**TASK:**
In the entries below, find the line with "left back paw: (220, 365)" and transcribe it and every line after it exactly, through the last line, without pictures.

**Bounding boxes with keypoints:**
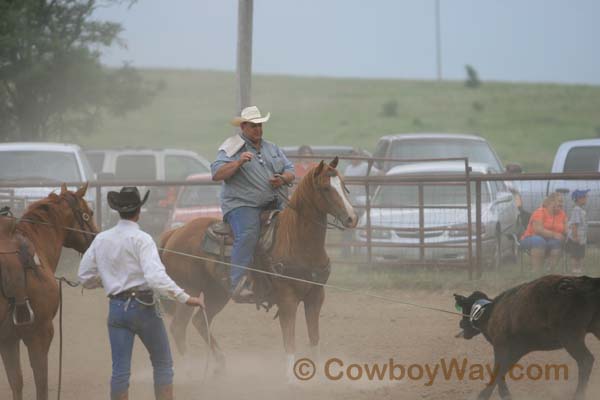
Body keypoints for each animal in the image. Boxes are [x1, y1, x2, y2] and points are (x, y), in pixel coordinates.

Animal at [0, 184, 96, 400]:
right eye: (89, 213)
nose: (97, 237)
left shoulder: (9, 339)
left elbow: (16, 382)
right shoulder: (40, 333)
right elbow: (41, 384)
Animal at [161, 158, 356, 380]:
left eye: (343, 185)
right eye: (325, 188)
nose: (352, 218)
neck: (296, 239)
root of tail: (175, 232)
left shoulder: (316, 295)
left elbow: (314, 339)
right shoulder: (287, 300)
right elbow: (289, 341)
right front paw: (292, 380)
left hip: (217, 293)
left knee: (200, 322)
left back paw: (220, 365)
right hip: (190, 290)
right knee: (179, 327)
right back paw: (188, 373)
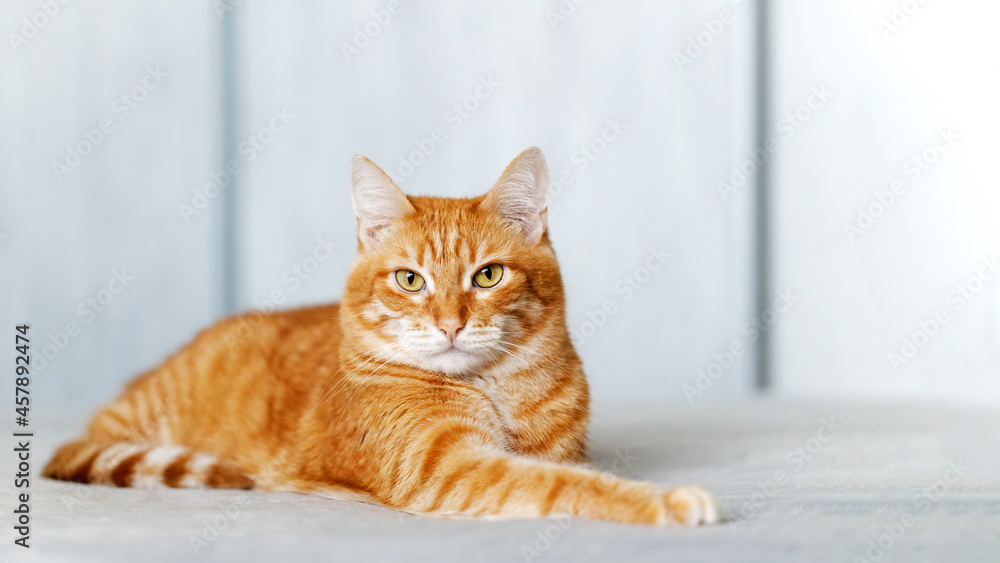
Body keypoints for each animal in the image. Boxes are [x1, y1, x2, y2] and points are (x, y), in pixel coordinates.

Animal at [45, 148, 720, 528]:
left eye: (488, 275)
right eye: (410, 279)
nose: (451, 323)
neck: (497, 389)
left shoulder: (553, 451)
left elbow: (566, 472)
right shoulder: (448, 467)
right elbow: (565, 486)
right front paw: (667, 502)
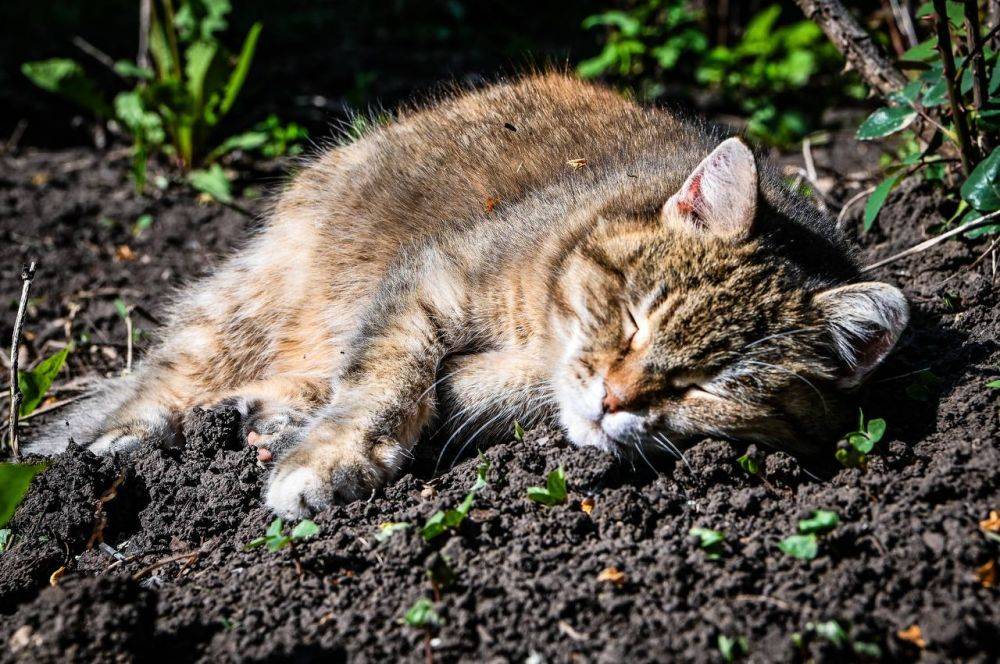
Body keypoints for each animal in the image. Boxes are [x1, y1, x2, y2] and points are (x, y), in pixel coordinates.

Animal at [33, 74, 908, 520]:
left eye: (709, 385)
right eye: (633, 317)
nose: (615, 398)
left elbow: (459, 388)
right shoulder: (431, 277)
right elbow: (383, 380)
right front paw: (331, 456)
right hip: (254, 296)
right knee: (165, 377)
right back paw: (111, 443)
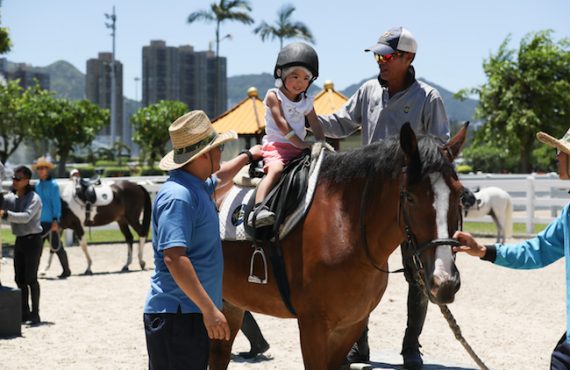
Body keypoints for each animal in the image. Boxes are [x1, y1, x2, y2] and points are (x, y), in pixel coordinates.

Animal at [209, 124, 466, 370]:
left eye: (459, 193)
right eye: (410, 197)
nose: (445, 281)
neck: (344, 225)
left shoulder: (351, 325)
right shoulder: (313, 326)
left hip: (229, 305)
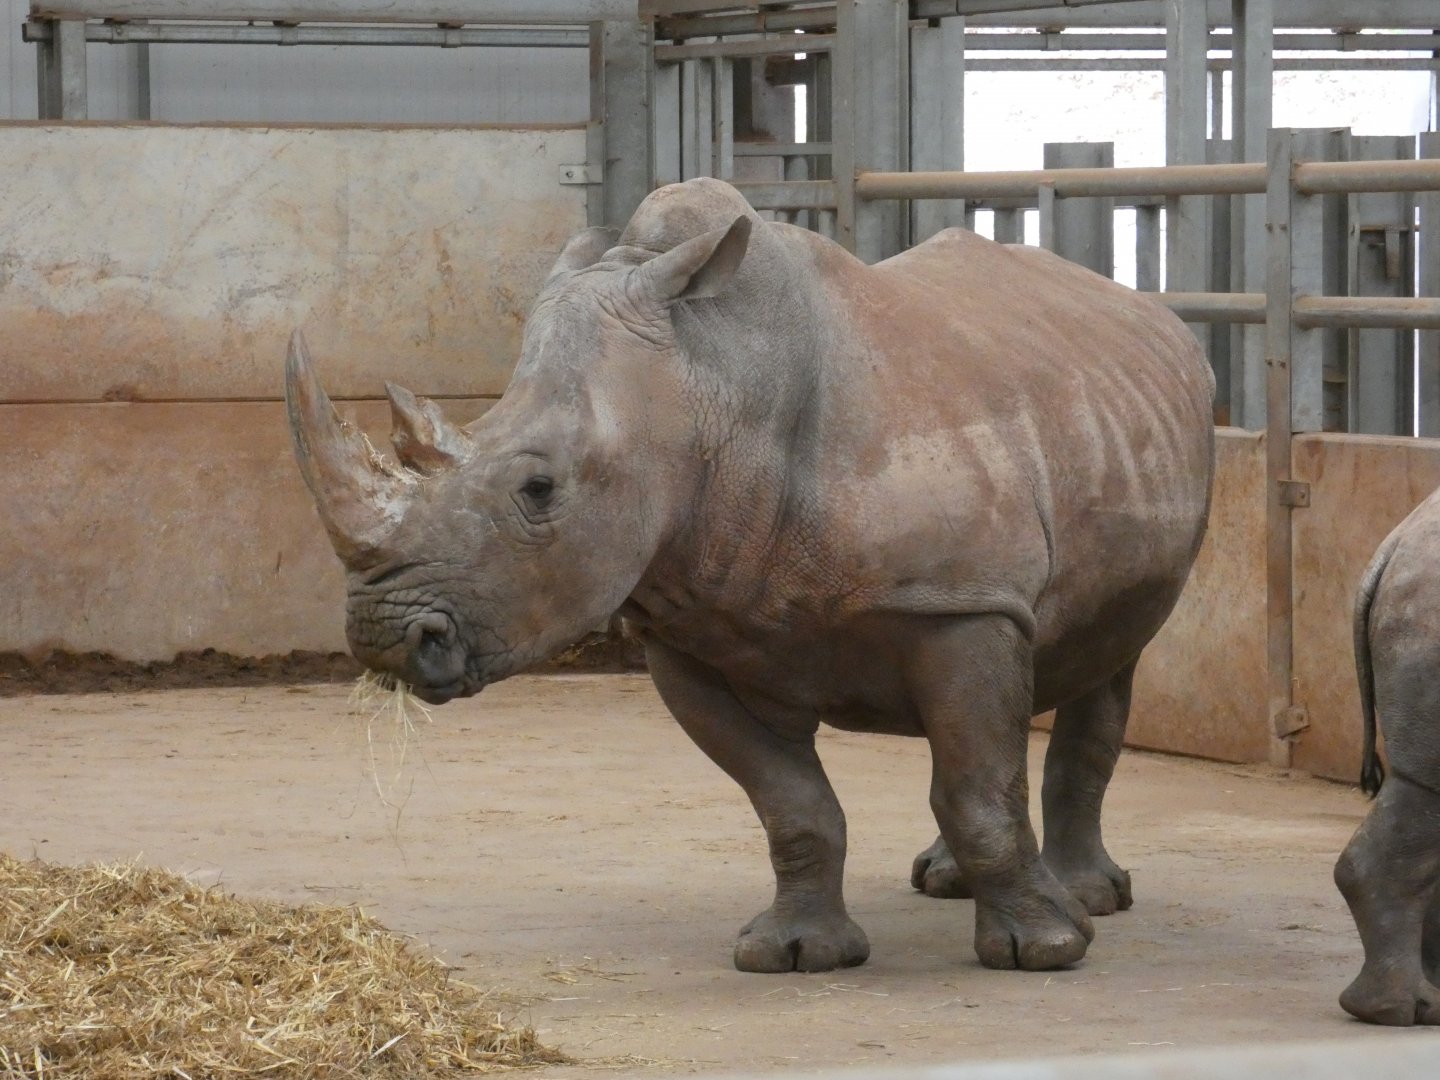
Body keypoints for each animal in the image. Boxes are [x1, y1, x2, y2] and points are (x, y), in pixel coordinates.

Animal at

**SOLUTION FOR THIS EXERCISE:**
left back paw: (220, 365)
right hip: (190, 290)
right knee: (179, 327)
right back paw: (188, 373)
Body keypoints for each animal in the image. Boxes are [x1, y1, x2, y2] and points are (x, y), in pixel coordinates.

Animal at [45, 148, 720, 528]:
left eye: (488, 275)
right eye: (410, 279)
nose: (451, 323)
neck: (497, 389)
left shoulder: (553, 451)
left elbow: (566, 472)
right shoulder: (448, 467)
right elbow: (565, 486)
right front paw: (667, 502)
Body keypoints for each animal in the image. Boxes are [x1, y1, x2, y2] and points are (x, y), in pixel coordinates.

Animal at [33, 74, 908, 520]:
left eye: (709, 385)
right eye: (633, 317)
nose: (615, 398)
left elbow: (459, 388)
right shoulder: (431, 277)
right elbow: (383, 380)
right front paw: (331, 456)
right hip: (254, 296)
right knee: (165, 377)
right back paw: (111, 443)
Body keypoints for each animal in the image. Boxes are [x1, y1, x2, y2] and points are (x, y), in pixel coordinates.

Animal at [209, 124, 466, 370]:
left eye: (459, 193)
right eye: (410, 197)
nose: (445, 281)
neck: (344, 225)
left shoulder: (351, 325)
right shoulder: (313, 326)
left hip: (229, 305)
Body keypoints for each animal in the image. Boxes are [x1, y1, x2, y2] and points are (x, y), in pixel coordinates.

Animal at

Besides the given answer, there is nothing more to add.